- GOAL OF THE EXERCISE:
Pull each line containing "Nearby" from the data.

───── SOURCE MATERIAL ─────

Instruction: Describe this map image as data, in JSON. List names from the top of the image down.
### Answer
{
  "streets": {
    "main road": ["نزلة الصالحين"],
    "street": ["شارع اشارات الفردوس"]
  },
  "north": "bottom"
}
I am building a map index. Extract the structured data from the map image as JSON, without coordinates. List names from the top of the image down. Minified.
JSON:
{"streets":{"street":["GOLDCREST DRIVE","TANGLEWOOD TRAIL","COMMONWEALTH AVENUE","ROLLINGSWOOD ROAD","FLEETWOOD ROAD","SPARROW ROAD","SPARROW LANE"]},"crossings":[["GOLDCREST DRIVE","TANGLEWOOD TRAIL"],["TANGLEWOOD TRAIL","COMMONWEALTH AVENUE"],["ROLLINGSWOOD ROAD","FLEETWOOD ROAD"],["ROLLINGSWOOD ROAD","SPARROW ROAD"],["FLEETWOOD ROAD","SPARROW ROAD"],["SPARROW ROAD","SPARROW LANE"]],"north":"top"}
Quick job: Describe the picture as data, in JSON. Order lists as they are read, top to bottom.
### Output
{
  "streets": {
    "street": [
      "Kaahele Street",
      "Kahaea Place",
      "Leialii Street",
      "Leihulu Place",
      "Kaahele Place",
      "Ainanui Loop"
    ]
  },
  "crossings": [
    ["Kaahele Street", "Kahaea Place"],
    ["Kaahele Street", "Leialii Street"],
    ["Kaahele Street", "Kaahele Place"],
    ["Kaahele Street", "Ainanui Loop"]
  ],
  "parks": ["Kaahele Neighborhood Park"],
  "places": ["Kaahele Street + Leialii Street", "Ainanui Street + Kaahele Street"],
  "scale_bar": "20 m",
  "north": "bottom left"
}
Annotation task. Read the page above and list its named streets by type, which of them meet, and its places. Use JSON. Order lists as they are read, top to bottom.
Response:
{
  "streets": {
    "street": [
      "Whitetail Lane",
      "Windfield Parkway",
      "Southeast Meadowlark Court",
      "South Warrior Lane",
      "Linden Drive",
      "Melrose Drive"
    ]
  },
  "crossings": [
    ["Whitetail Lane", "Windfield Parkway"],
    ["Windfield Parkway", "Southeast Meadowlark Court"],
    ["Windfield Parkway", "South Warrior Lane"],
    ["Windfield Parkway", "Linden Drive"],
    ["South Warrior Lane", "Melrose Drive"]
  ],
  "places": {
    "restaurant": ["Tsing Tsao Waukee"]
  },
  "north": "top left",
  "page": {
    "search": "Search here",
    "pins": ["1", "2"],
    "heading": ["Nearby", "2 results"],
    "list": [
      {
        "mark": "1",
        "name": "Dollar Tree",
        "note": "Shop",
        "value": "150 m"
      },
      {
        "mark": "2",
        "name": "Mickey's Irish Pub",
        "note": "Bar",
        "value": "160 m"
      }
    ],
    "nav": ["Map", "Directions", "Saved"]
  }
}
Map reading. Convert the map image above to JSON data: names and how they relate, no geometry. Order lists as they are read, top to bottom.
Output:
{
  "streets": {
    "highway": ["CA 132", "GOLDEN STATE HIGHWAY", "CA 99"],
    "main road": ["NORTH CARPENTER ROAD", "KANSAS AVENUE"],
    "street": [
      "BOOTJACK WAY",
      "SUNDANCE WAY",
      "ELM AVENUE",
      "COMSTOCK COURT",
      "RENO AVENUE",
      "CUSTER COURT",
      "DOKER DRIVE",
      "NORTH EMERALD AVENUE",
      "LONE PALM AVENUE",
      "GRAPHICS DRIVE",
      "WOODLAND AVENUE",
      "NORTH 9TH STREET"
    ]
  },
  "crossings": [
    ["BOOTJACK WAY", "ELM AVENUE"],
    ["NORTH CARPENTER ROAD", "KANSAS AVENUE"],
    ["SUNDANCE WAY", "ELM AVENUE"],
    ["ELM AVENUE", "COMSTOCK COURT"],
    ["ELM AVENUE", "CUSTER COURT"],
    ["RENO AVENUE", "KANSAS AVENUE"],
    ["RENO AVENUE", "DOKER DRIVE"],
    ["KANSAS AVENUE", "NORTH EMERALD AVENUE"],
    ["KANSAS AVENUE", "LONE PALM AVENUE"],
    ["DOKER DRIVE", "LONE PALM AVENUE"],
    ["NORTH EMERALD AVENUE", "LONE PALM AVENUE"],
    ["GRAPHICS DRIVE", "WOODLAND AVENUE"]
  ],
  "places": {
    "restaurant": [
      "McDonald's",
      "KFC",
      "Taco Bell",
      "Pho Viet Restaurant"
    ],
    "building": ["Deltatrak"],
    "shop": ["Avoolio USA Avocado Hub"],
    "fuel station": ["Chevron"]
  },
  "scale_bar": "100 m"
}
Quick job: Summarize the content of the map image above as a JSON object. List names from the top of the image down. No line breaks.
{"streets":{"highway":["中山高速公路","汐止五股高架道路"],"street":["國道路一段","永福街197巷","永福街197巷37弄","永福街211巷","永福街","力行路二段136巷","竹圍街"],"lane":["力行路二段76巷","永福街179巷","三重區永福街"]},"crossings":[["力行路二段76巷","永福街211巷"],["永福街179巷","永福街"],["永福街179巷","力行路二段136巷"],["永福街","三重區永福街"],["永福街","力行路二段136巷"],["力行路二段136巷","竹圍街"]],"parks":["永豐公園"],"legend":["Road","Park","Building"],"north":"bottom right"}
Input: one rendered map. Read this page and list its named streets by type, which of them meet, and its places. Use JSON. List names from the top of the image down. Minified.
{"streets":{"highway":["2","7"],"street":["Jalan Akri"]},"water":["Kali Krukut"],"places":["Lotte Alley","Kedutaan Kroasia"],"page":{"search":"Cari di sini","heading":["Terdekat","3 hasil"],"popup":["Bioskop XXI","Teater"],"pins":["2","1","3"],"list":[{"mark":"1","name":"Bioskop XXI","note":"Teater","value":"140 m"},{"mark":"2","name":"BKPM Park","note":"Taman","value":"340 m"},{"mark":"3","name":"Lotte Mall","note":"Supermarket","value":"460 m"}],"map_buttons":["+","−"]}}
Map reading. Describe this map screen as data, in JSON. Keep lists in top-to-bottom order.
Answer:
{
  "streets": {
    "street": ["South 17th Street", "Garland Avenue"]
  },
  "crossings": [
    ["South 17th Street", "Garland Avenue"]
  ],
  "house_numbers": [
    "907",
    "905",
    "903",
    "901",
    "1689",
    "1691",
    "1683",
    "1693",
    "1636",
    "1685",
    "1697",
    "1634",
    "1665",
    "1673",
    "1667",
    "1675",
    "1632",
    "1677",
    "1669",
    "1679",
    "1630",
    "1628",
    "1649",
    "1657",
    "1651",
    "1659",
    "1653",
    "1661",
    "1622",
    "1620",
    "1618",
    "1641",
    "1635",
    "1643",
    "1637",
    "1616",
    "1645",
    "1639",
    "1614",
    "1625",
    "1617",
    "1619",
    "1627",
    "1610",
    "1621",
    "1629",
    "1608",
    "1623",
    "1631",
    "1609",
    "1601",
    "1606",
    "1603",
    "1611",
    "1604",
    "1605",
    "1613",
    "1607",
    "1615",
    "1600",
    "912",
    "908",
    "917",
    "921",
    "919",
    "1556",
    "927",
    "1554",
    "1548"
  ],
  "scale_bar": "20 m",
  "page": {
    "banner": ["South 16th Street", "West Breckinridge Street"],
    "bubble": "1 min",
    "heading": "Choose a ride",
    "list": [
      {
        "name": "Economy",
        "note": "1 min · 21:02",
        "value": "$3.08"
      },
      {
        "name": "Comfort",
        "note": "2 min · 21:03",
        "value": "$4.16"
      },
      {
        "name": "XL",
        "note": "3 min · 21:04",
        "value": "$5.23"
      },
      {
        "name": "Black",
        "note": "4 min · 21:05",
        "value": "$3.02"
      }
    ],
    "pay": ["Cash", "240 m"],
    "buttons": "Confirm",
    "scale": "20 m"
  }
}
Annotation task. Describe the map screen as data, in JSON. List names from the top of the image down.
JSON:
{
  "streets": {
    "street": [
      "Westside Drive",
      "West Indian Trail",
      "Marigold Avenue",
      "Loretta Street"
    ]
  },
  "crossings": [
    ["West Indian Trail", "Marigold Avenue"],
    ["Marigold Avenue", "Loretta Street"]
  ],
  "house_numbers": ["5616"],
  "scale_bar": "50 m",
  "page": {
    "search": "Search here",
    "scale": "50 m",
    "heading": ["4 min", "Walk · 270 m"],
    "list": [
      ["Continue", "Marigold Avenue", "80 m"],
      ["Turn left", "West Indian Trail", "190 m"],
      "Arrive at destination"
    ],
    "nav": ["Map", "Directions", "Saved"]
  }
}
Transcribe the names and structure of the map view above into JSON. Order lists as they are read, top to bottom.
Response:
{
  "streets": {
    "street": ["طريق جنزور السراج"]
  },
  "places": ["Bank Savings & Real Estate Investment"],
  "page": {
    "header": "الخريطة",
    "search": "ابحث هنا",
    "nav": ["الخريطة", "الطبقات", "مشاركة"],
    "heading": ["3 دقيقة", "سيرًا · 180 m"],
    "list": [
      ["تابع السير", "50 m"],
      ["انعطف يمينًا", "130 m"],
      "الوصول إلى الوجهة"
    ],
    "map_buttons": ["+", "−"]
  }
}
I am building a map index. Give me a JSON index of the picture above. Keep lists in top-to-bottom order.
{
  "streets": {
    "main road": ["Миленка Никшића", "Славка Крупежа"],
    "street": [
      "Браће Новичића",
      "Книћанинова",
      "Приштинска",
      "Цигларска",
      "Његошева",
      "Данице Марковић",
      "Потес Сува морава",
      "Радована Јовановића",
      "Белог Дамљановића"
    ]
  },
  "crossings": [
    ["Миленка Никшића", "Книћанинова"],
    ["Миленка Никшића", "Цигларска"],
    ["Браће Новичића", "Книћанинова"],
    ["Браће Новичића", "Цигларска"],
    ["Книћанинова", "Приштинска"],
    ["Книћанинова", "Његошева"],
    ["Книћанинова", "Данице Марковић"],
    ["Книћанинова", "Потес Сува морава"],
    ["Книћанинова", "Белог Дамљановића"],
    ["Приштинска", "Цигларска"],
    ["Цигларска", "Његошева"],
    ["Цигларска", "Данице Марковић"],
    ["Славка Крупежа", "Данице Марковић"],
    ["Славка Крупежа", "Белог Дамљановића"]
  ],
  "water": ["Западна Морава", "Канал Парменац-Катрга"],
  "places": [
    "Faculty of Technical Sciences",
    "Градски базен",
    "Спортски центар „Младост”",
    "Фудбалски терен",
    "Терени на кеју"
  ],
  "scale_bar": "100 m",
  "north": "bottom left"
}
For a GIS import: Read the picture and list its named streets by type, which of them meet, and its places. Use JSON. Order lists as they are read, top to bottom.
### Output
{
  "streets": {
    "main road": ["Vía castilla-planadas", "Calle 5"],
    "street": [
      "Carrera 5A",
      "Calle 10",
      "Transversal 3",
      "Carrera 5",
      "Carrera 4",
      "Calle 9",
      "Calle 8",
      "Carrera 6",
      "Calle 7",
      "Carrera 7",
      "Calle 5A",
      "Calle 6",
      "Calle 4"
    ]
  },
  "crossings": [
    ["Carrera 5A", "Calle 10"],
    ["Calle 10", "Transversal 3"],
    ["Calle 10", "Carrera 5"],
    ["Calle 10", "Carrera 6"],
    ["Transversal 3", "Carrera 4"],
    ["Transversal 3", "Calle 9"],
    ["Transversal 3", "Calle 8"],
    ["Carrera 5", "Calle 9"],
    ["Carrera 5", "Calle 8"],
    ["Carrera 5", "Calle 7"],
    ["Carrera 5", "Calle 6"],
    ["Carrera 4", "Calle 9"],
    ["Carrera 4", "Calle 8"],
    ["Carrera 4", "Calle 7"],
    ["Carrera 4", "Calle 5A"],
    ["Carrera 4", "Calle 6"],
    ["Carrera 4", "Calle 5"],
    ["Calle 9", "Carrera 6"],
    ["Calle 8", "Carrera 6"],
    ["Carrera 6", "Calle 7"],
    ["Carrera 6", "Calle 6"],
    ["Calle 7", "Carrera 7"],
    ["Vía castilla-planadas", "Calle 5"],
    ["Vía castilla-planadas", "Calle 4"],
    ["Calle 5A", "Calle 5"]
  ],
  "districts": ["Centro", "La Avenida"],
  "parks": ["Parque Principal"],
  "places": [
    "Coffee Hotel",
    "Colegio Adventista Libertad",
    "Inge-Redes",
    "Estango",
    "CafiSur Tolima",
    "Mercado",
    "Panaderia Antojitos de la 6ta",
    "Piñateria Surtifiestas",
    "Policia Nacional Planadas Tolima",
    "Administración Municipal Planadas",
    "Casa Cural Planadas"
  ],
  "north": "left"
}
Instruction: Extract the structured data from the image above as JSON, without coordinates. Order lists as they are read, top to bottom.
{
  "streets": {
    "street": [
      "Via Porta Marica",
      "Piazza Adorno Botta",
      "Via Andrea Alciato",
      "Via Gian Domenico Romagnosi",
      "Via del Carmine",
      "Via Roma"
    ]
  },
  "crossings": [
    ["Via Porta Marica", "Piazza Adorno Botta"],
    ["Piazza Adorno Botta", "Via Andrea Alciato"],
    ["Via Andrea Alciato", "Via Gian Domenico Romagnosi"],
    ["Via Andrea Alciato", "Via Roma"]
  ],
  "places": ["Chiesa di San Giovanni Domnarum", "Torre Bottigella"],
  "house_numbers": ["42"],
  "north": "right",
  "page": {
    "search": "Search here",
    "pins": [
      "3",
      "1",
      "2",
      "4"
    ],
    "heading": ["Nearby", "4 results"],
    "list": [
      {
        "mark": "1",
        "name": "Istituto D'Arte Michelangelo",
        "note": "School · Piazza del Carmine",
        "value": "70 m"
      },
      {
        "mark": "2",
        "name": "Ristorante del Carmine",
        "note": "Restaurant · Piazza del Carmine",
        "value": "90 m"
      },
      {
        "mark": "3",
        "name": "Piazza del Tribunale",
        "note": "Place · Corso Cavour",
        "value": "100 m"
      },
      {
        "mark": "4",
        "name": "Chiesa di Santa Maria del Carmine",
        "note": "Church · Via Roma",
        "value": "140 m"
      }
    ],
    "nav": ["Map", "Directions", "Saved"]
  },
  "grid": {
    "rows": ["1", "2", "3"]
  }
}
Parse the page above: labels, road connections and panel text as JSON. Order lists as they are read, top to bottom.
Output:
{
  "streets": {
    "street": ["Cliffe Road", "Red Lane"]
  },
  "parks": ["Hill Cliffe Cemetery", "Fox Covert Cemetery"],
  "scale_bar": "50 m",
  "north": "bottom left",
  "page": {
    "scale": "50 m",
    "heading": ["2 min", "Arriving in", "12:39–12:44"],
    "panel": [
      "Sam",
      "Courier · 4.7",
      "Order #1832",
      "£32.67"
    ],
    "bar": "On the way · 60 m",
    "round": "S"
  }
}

─────

- YOUR SOLUTION:
    "heading": ["Nearby", "2 results"],
    "heading": ["Nearby", "4 results"],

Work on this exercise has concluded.